I, having sat on the floor unwashed and ungroomed to cuddle Jade tightly to me to make her still and to soothe her, and having screwed up my face and cried at the thought of losing her after so many years, arose to greet poor Bernardina looking like a red and blotchy yeti.

Bernardina, unfazed, immediately administered a large dose of corticosteroids by injection to Jade and instructed me to call her again at any time during the day if I saw a deterioration. Fortunately, I didn’t have the need – Jade made a great recovery within an hour, and while she will never again at her age be bouncing around like a spring lamb, she is certainly looking more sprightly than she has in recent memory.

So all’s well that ends well. We hope.


Comments on: "The art of communication" (8)

  1. So glad to have you back; I had visions of you wrestling with large snakes and falling off stone walls in rainstorms! Seriously, I could have written the 4th and 5th sentences myself. You’re psychic. I’m just saying…

    • Ah – bless you. It’s so reassuring to know that there are two of you out there who care whether or not I post – although you are much more discerning than my mum…

      I have yet to catch up on your recent prolific blogging. I know only that you put me to shame – you and Niamh ( and Jack (, all of whom I am an ardent fan, with your vastly different styles.

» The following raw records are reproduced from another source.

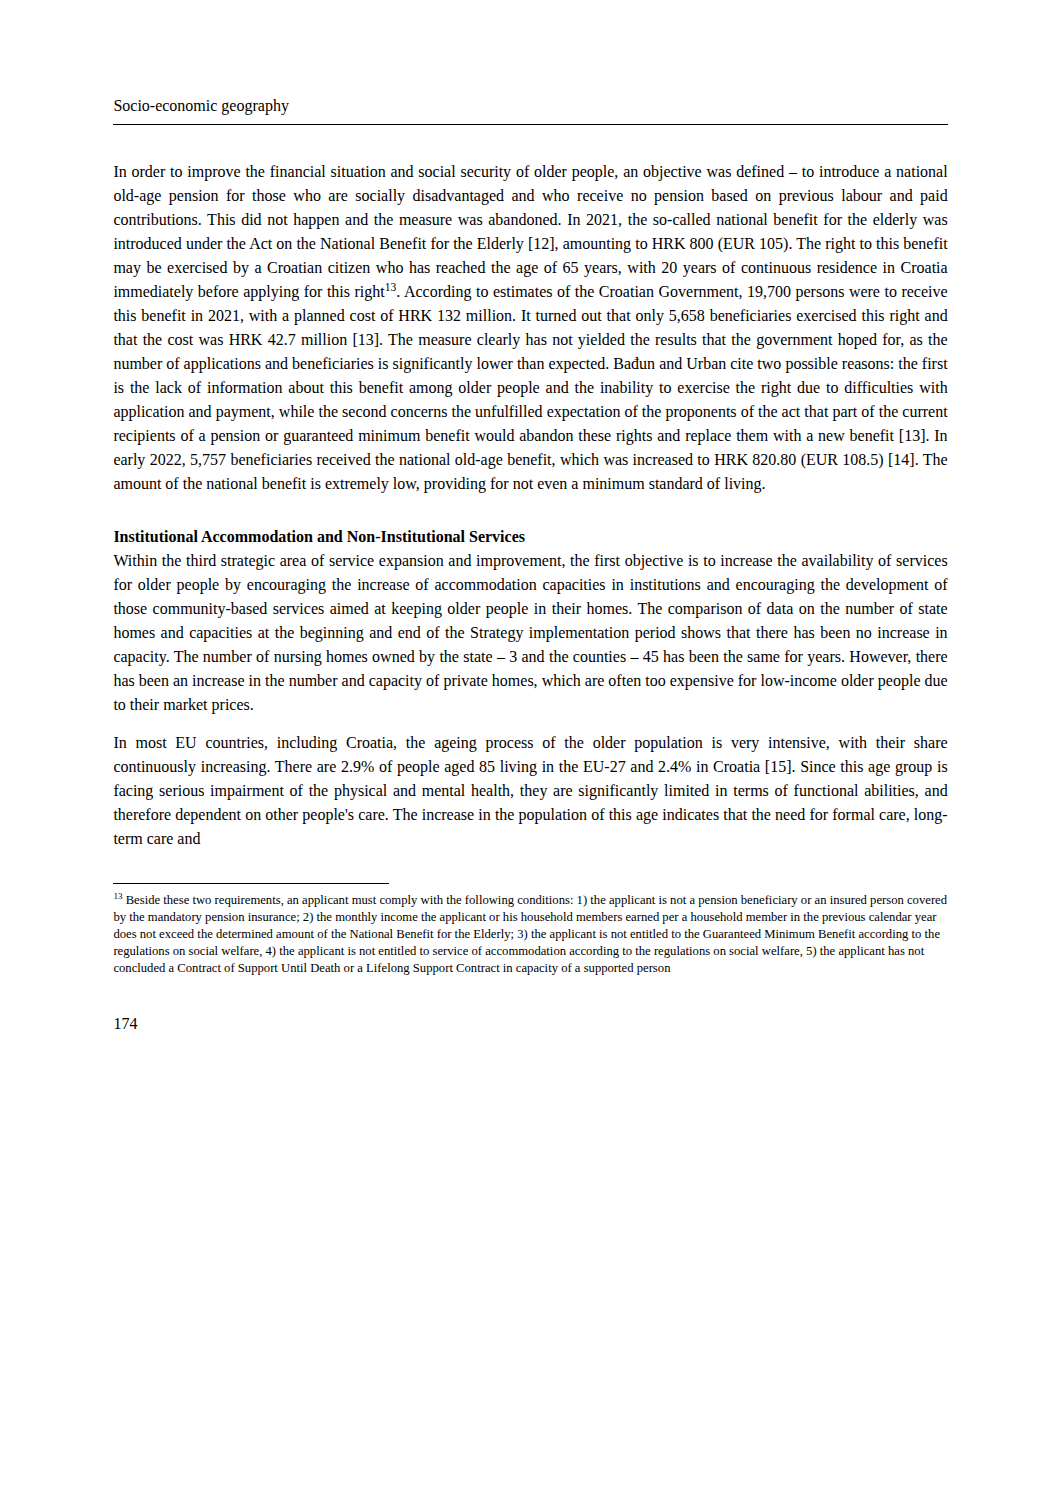Socio-economic geography
In order to improve the financial situation and social security of older people, an objective was defined – to introduce a national old-age pension for those who are socially disadvantaged and who receive no pension based on previous labour and paid contributions. This did not happen and the measure was abandoned. In 2021, the so-called national benefit for the elderly was introduced under the Act on the National Benefit for the Elderly [12], amounting to HRK 800 (EUR 105). The right to this benefit may be exercised by a Croatian citizen who has reached the age of 65 years, with 20 years of continuous residence in Croatia immediately before applying for this right13. According to estimates of the Croatian Government, 19,700 persons were to receive this benefit in 2021, with a planned cost of HRK 132 million. It turned out that only 5,658 beneficiaries exercised this right and that the cost was HRK 42.7 million [13]. The measure clearly has not yielded the results that the government hoped for, as the number of applications and beneficiaries is significantly lower than expected. Bađun and Urban cite two possible reasons: the first is the lack of information about this benefit among older people and the inability to exercise the right due to difficulties with application and payment, while the second concerns the unfulfilled expectation of the proponents of the act that part of the current recipients of a pension or guaranteed minimum benefit would abandon these rights and replace them with a new benefit [13]. In early 2022, 5,757 beneficiaries received the national old-age benefit, which was increased to HRK 820.80 (EUR 108.5) [14]. The amount of the national benefit is extremely low, providing for not even a minimum standard of living.
Institutional Accommodation and Non-Institutional Services
Within the third strategic area of service expansion and improvement, the first objective is to increase the availability of services for older people by encouraging the increase of accommodation capacities in institutions and encouraging the development of those community-based services aimed at keeping older people in their homes. The comparison of data on the number of state homes and capacities at the beginning and end of the Strategy implementation period shows that there has been no increase in capacity. The number of nursing homes owned by the state – 3 and the counties – 45 has been the same for years. However, there has been an increase in the number and capacity of private homes, which are often too expensive for low-income older people due to their market prices.
In most EU countries, including Croatia, the ageing process of the older population is very intensive, with their share continuously increasing. There are 2.9% of people aged 85 living in the EU-27 and 2.4% in Croatia [15]. Since this age group is facing serious impairment of the physical and mental health, they are significantly limited in terms of functional abilities, and therefore dependent on other people's care. The increase in the population of this age indicates that the need for formal care, long-term care and
13 Beside these two requirements, an applicant must comply with the following conditions: 1) the applicant is not a pension beneficiary or an insured person covered by the mandatory pension insurance; 2) the monthly income the applicant or his household members earned per a household member in the previous calendar year does not exceed the determined amount of the National Benefit for the Elderly; 3) the applicant is not entitled to the Guaranteed Minimum Benefit according to the regulations on social welfare, 4) the applicant is not entitled to service of accommodation according to the regulations on social welfare, 5) the applicant has not concluded a Contract of Support Until Death or a Lifelong Support Contract in capacity of a supported person
174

      When I first started blogging after encouragement from Jo Parfitt I was determined that I wasn’t going to be sucked in by the competitive element of attracting followers. Now I am comparing my measly 1000 hits in two months with, for instance, Jack going viral and am feeling a tad inadequate. But then I cannot with the best will in the world post daily, due to mundane intervention, so it’ll be what it’ll be.

      As far as the visitors are concerned, don’t get me going. These were mis suegros (and you’ll have to translate that just in case it falls into the wrong hands) and to be honest never again would be too soon :-\

  2. We are in the middle of a visitorfest and an election campaign both of which are proving to be an utter pain!

  3. Well, what can this miseryguts Scottish, fifty-one year old long-Spain-sufferer say?

    I´m bitten by you!

    • Well! Hello, Maureen, and welcome!

      What can I say in return? I may not be Scottish but I can rant with the best of you. And I can identify 100% with the “blog as the safety valve” approach you have adopted (although my initial safety valve was in fact the book).

      I can’t promise that I won’t bite again, and must advise that contrary to all accepted wisdom I am more than a tad attracted to garlic.

      Best regards x

  4. Hi Deb, I might now be able to react to your post with some clarity. To be honest, as I am wont to be in detriment to all personal advancement, I´ve left all voting up to “magic”. If by magic some entitlement arrives in my buzón, I clutch the card full of incomprehensible blabber and wander off to the primary school adress provided.

    El husbando has often tried to explain how the voting system works – seventy-four envelopes for people I´ve never heard of – but I can´t get my head round it, though I´ve read Paul Preston and Giles Tremlett and the incomparable John Hooper.

    So it´s interesting to see that you can follow the process Down There and furthermore nail to a tee the actual nature of the two main parties. Yet, ´tis more likely that election announcements here in Al Kala N´Har (sorry for the deficient Arabic) be substituted by a loud, lorry-borne rash of loose sofa cover promises, even on Sunday mornings, and when one, (oh all right me, myself, I), pointed out issues of noise pollution, I was encouraged to go and satisfy myself sexually with my very own extremities.

    So, thankfully, Spain is full of wonderful professionals, like your vet and mine, who actually make the country function and whom we love as the “real Spaniards,” much removed from the names on those long ballot lists.

    It´s interesting to note that Belgium has managed to function for a year without a government. ¡Gasp! – was Marx, were the anarchists right? Do we not, in fact, need a Spanish government? It was probably Locke or some such dead guy who said that countries have the government they deserve. But I say, don´t the Spaniards – and us peely wally folk that live among them – deserve a better government than they´ve got?

    What thinkest thou, oh bitten one?